[The request]
Pick out every line in the items below that contains the word "total". Case counts, so a line matches only if the capitalization is the same.

[Record extracts]
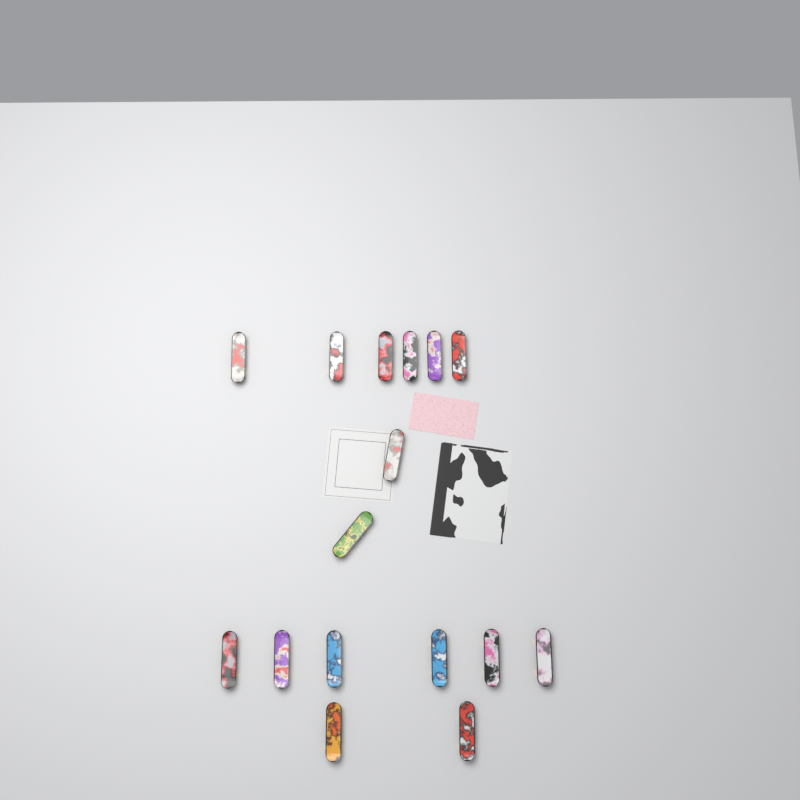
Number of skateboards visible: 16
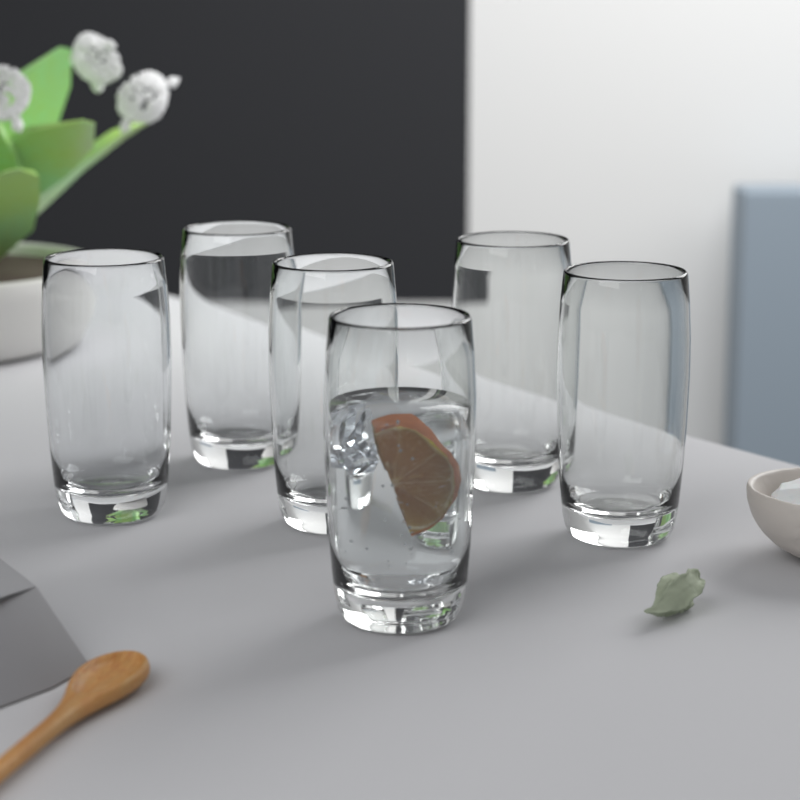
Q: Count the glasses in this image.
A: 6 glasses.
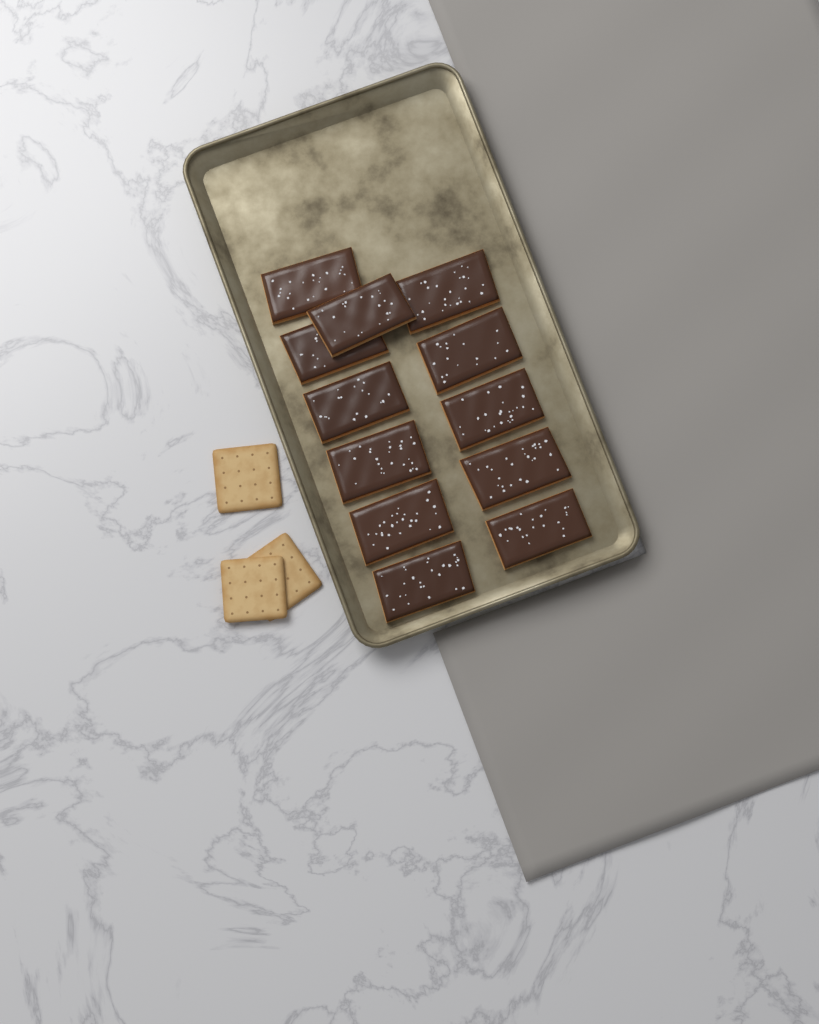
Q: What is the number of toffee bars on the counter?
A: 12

* * *

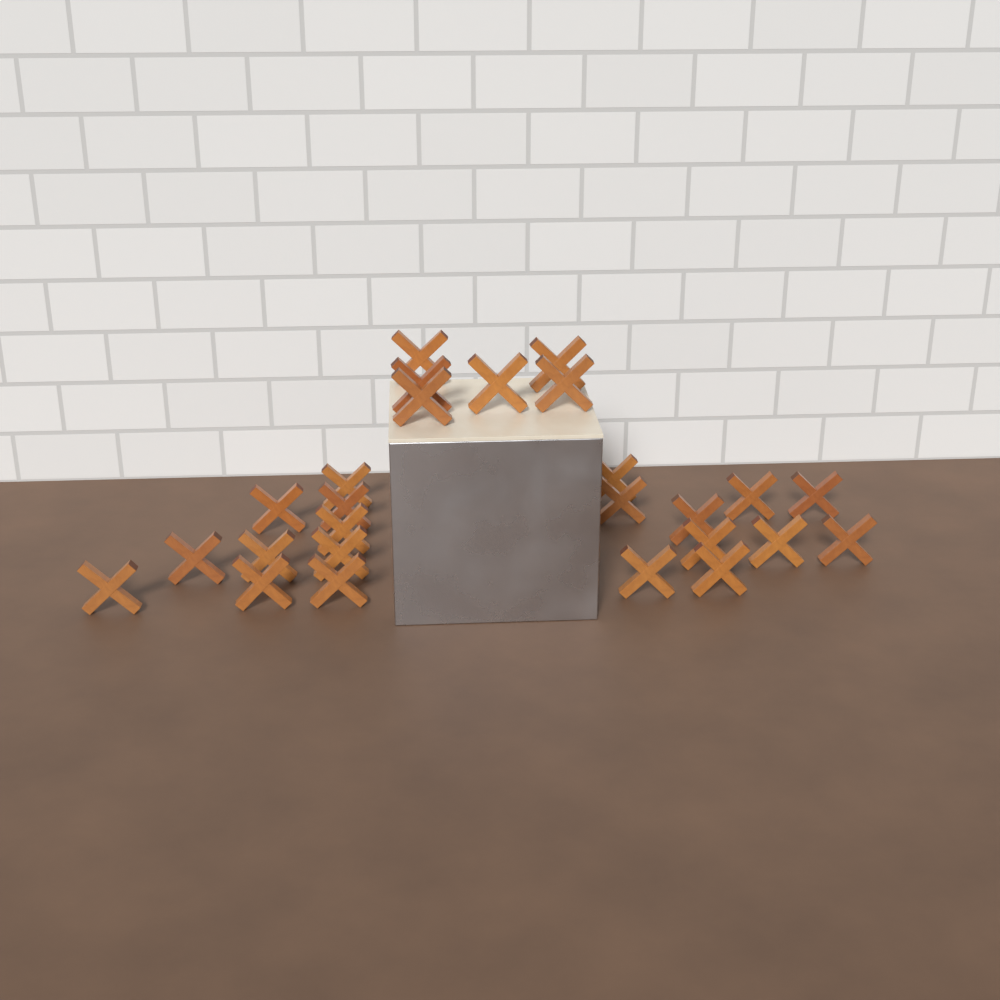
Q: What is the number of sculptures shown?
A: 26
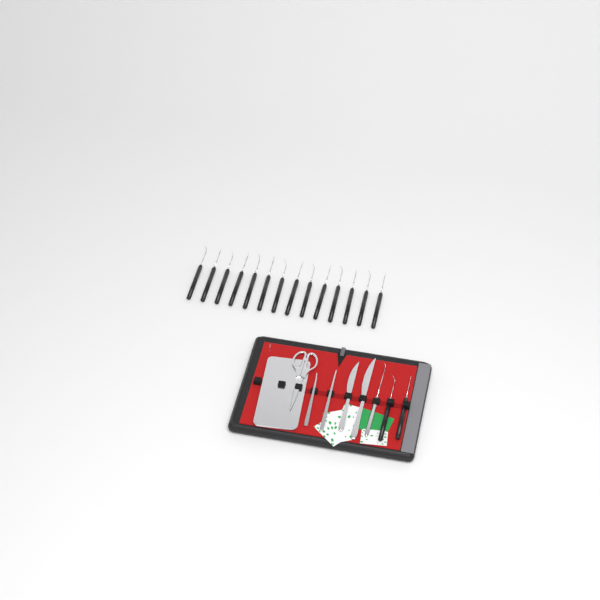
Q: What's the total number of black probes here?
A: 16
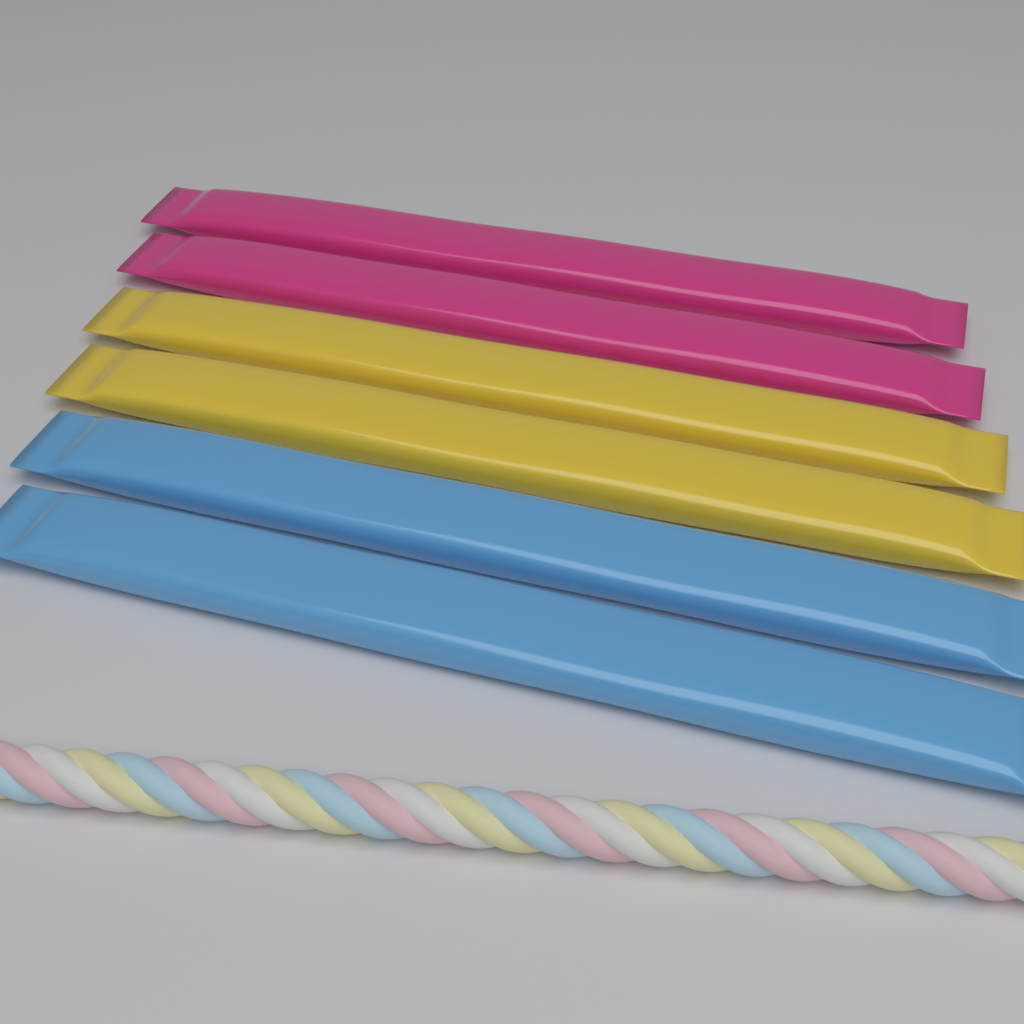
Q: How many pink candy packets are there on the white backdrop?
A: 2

...

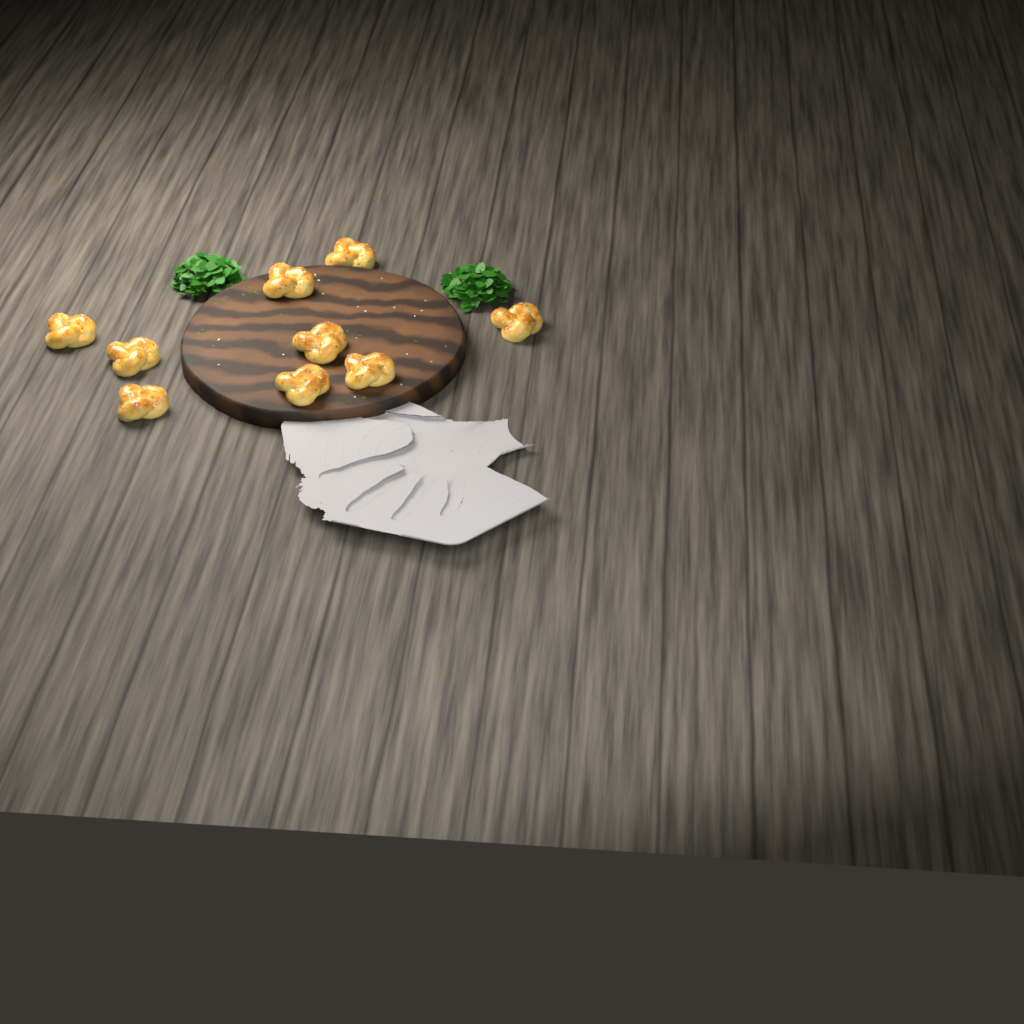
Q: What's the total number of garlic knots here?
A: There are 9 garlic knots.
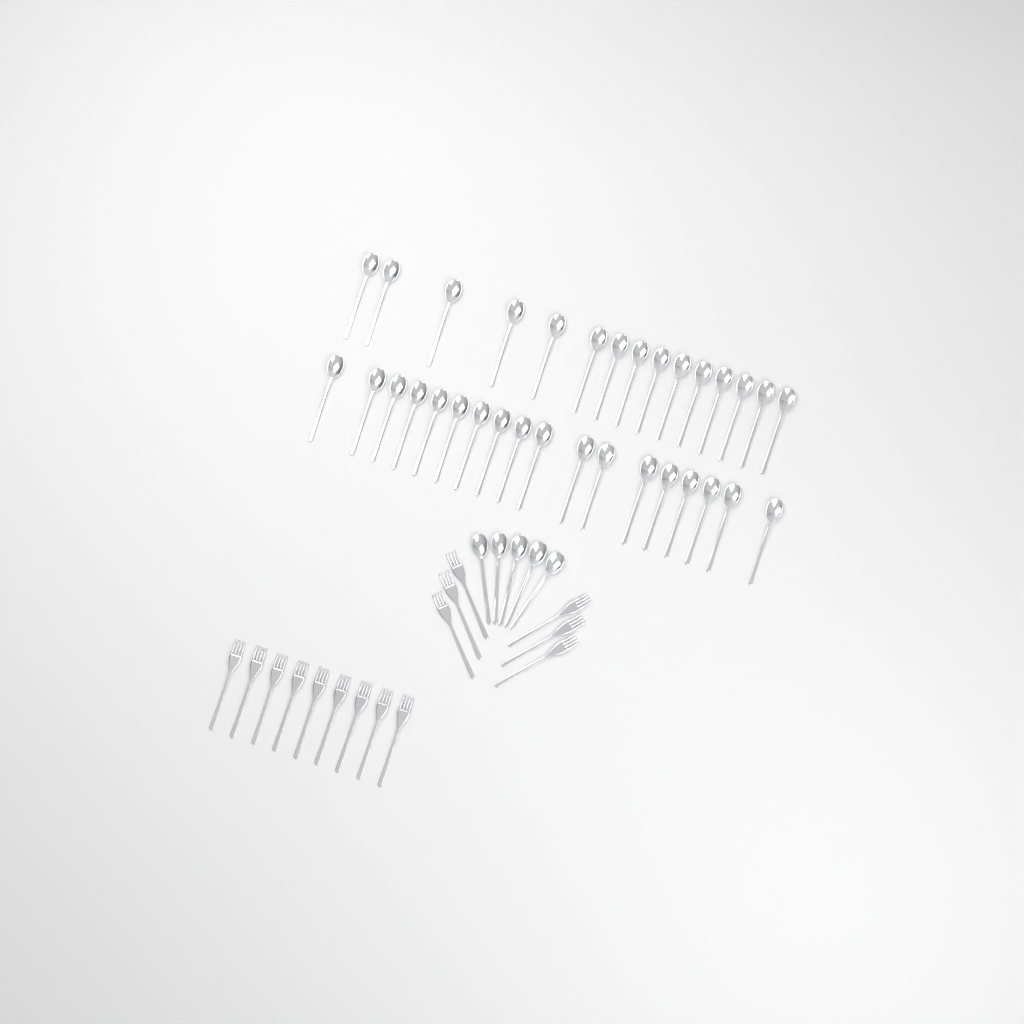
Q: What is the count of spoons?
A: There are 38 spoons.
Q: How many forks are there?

[Correct output]
Q: What's the total number of black probes here?
Q: What's the total number of garlic knots here?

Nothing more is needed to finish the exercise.